[DATA SUPPLIED]
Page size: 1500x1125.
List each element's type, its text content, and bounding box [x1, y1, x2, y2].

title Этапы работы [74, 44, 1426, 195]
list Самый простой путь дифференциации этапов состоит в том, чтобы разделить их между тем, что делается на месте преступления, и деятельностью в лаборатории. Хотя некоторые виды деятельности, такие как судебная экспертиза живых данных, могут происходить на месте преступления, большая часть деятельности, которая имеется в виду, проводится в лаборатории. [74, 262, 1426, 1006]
[/DATA SUPPLIED]
[DATA SUPPLIED]
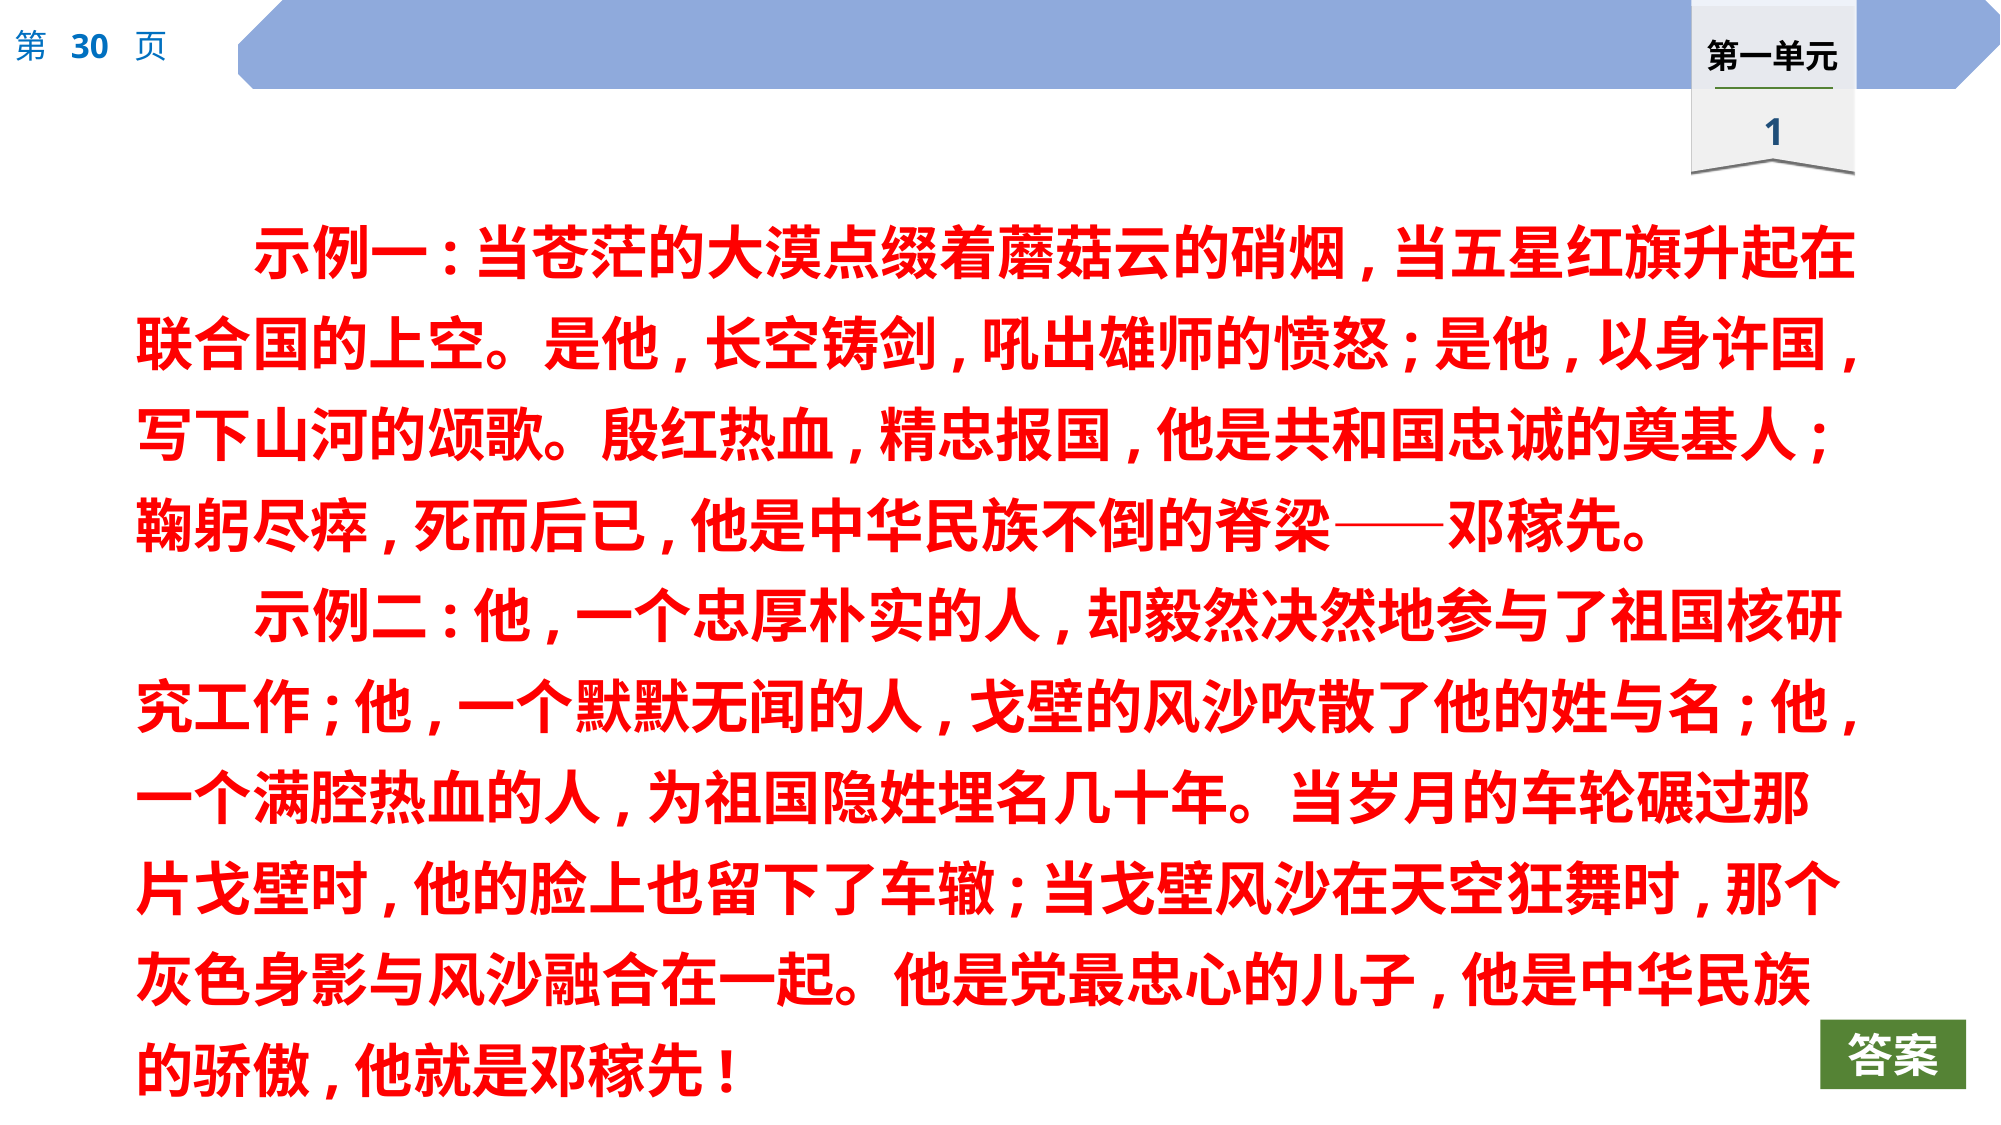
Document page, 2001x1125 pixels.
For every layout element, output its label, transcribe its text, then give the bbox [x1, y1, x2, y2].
[/DATA SUPPLIED]
- _TASK_:
Quote the data above from the line containing "Document page, 2001x1125 pixels." to the line containing "For every layout", inclusive, and stop.

- _ANSWER TO THIS TASK_:
Document page, 2001x1125 pixels.
For every layout element, output its label, transcribe its text, then give the bbox [x1, y1, x2, y2].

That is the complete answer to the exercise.